Чтобы успокоить бабушку, она пообещала, что поговорит с дядей Борей сразу же, как только заметит в нём что-нибудь странное – своими глазами увидит, а не с чужих слов. Зоя решила, что будет просто наблюдать и прислушиваться. К её облегчению, дядя Боря всю неделю выглядел абсолютно здоровым и вёл себя так, будто забыл и о рояле, и о бункере, и о тучах. Утром уезжал, вечером возвращался – и они ужинали в кругу семьи, если не считать одного дня, когда дядя Боря привёл домой гостя, глухого от рождения мужчину. В тот вечер он практически не разговаривал – ни с Зоей, ни с Зумруд, – а только общался жестами.

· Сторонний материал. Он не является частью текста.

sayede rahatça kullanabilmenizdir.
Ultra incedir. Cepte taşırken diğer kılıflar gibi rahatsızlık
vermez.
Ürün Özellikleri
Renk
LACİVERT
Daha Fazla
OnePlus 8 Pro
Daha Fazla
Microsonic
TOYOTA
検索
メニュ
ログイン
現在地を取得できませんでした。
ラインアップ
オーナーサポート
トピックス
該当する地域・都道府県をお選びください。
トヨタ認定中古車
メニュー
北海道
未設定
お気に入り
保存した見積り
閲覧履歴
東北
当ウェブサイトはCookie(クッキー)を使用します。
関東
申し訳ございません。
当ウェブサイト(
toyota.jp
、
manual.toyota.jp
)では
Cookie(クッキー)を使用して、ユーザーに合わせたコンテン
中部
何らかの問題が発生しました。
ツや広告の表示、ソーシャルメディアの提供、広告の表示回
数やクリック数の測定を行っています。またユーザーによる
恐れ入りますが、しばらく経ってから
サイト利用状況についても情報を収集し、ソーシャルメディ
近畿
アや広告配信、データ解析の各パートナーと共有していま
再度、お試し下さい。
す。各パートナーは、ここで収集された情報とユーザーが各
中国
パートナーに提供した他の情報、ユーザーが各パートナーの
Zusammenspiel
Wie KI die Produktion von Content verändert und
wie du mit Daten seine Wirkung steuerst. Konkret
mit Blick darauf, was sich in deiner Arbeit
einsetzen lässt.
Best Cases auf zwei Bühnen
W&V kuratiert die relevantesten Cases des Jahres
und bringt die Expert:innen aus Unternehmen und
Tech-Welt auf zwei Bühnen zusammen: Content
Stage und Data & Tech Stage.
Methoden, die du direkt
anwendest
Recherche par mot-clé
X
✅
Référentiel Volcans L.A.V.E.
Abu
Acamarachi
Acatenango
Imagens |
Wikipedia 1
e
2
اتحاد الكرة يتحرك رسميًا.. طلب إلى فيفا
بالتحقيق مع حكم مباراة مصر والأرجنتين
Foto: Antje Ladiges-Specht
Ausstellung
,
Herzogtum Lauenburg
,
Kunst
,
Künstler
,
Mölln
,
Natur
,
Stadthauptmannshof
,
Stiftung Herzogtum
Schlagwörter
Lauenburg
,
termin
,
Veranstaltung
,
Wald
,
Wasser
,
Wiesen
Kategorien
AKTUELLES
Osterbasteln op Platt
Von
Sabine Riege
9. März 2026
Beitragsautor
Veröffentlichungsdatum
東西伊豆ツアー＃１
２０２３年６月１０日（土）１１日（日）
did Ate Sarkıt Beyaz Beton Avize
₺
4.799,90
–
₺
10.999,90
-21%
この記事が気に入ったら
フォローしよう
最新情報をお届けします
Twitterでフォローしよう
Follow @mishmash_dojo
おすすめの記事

– А я и не знала, что ты владеешь жестовым языком, – удивилась Зоя. – Научишь?
И тут она посмотрела на бабушку. Та лишь несколько раз раскрыла и закрыла рот, а потом глаза её стали то расширяться, то сужаться.
– У тебя проблемы с речью? – прошептала Зумруд.
– Мама, – поспешил успокоить её дядя Боря, тоже шёпотом. – Жестовый язык – это сегодняшний эсперанто.
Посмотрев на Зою, он подмигнул ей и прошептал:
– Научу.
Весь вечер дядя Боря только и делал, что переводил на жестовый язык, так что Зоя поневоле стала всматриваться в его взгляд – и тут ей на миг померещилось, что это вовсе не её дядя Боря, а какой-то другой человек. Зою удивило, что он переводил на жестовый язык не только речь, но и звуки: стук вилок по тарелкам, шелест, открывание бутылки, даже чавканье, пение птиц, лай собаки, открывание и закрывание крана, жужжание мухи.
– У нас есть уши, – прошептал он в ответ на удивлённый взгляд Зумруд, – а у него ничего нет.
– Бетховен тоже был глухим, – сказала Зоя, – и ничего.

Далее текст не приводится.